Monday, August 2, 2010

Hats Off to Mom

I can remember in my twenties and early thirties when I was still in the corporate world selling television commercials that would tell people what to buy so they could be sexy, happy and rich. That job came with the full meal deal; way more than enough $, full health benefits and retirement.

My mom lived in Orange County and I would go visit her either in her one bedroom apartment or a studio apartment. She kept it neat and because she was an artist, she would have her weavings displayed on the walls. When I was down there, she would splurge and fix us steak dinners and serve it on fold out t.v. dinner stands. It was delux.

Us kids called her the 'freeway flier'. She worked three part time jobs at various community colleges teaching people new to this country how to speak English. Her classes always loved her. Imagine going to a new country and not knowing the language and trying to make it. They loved my mom because she cared about them and was able to help them in their lives.

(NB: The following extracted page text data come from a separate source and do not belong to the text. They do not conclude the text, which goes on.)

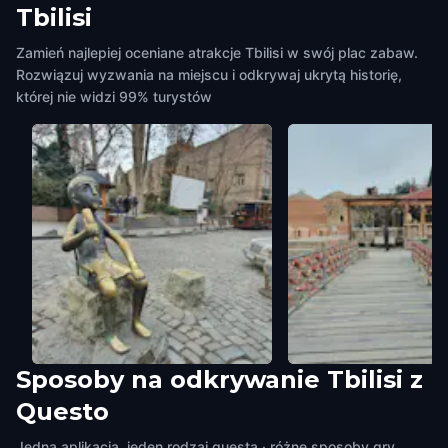
Tbilisi
Zamień najlepiej oceniane atrakcje Tbilisi w swój plac zabaw.
Rozwiązuj wyzwania na miejscu i odkrywaj ukrytą historię,
której nie widzi 99% turystów
Sposoby na odkrywanie Tbilisi z
Tamada Statue
Bridge of Love
Questo
Tbilisi
,
Georgia
Tbilisi
,
Georgia
Jedna aplikacja, jeden rodzaj questa · różne sposoby gry.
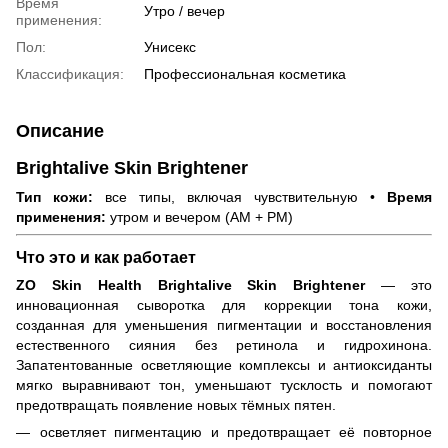
Время
Утро / вечер
применения:
Пол:
Унисекс
Классификация:
Профессиональная косметика
Описание
Brightalive Skin Brightener
Тип кожи:
все типы, включая чувствительную •
Время
применения:
утром и вечером (AM + PM)
Что это и как работает
ZO Skin Health Brightalive Skin Brightener
— это
инновационная сыворотка для коррекции тона кожи,
созданная для уменьшения пигментации и восстановления
естественного сияния без ретинола и гидрохинона.
Запатентованные осветляющие комплексы и антиоксиданты
мягко выравнивают тон, уменьшают тусклость и помогают
предотвращать появление новых тёмных пятен.
осветляет пигментацию и предотвращает её повторное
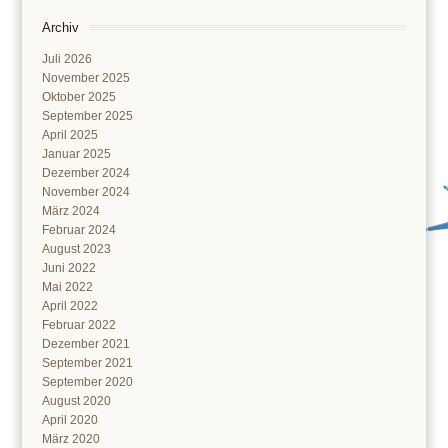
Archiv
Juli 2026
November 2025
Oktober 2025
September 2025
April 2025
Januar 2025
Dezember 2024
November 2024
März 2024
Februar 2024
August 2023
Juni 2022
Mai 2022
April 2022
Februar 2022
Dezember 2021
September 2021
September 2020
August 2020
April 2020
März 2020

Each class would give her presents and she would proudly put them somewhere in her apartment.

She worked part time because of a few reasons...one is that California community colleges try and save money by not hiring many (sometimes any) full-time ESL teachers so they don't have to pay benefits. But the other reason was, "I want to have time to write." I can remember hearing that from her for decades.

But she did not have a lot of time to write slogging her big bag stuffed with student papers and her books on rollers to her car and from college to college to pay the bills. She kept her schedule on her car dashboard so she did not forget which college she was teaching at on what day.

I look back on that now with such respect. At the time, I thought she could do better. Me, in my soul-sucking job that had all the things that I took for granted while she went without health insurance for decades. But she did make her way.

Getting married at 18 without having had a job or having ever supported herself, I see what an achievement it was to have the courage to get out of a bad marriage and find a way to pay her own bills in her mid thirties. She did make it work and she touched a lot of lives while doing it.

So, hats off to my mom...the 'freeway flier' who gave people the gift of language and all the doors that can open for them in their lives. For me, she gave me the gift of language too...words on the page...page after page, as I too take time to write.